> What to do: Return each of these records line for line, with the pictures left out.
=-=-=-=-=
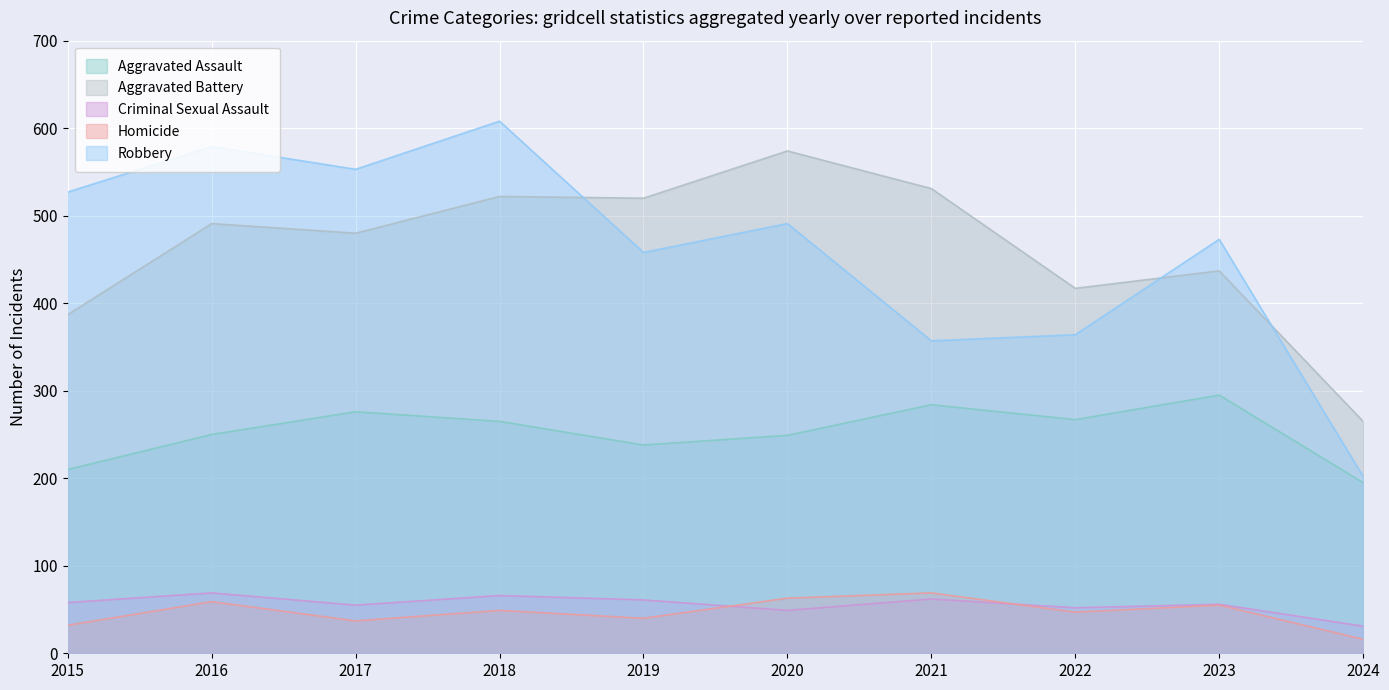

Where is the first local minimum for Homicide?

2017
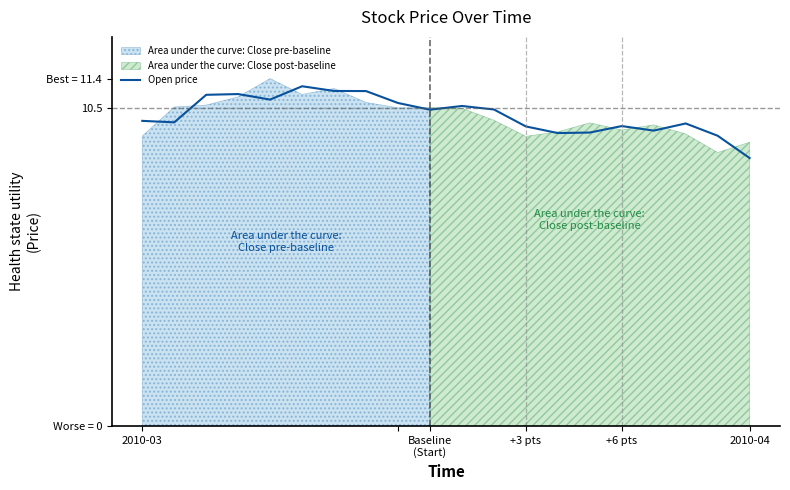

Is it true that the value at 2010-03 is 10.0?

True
=-=-=-=-=
> Solution to this task:
Where is the first local minimum for Homicide?

2017

Is it true that the value at 2010-03 is 10.0?

True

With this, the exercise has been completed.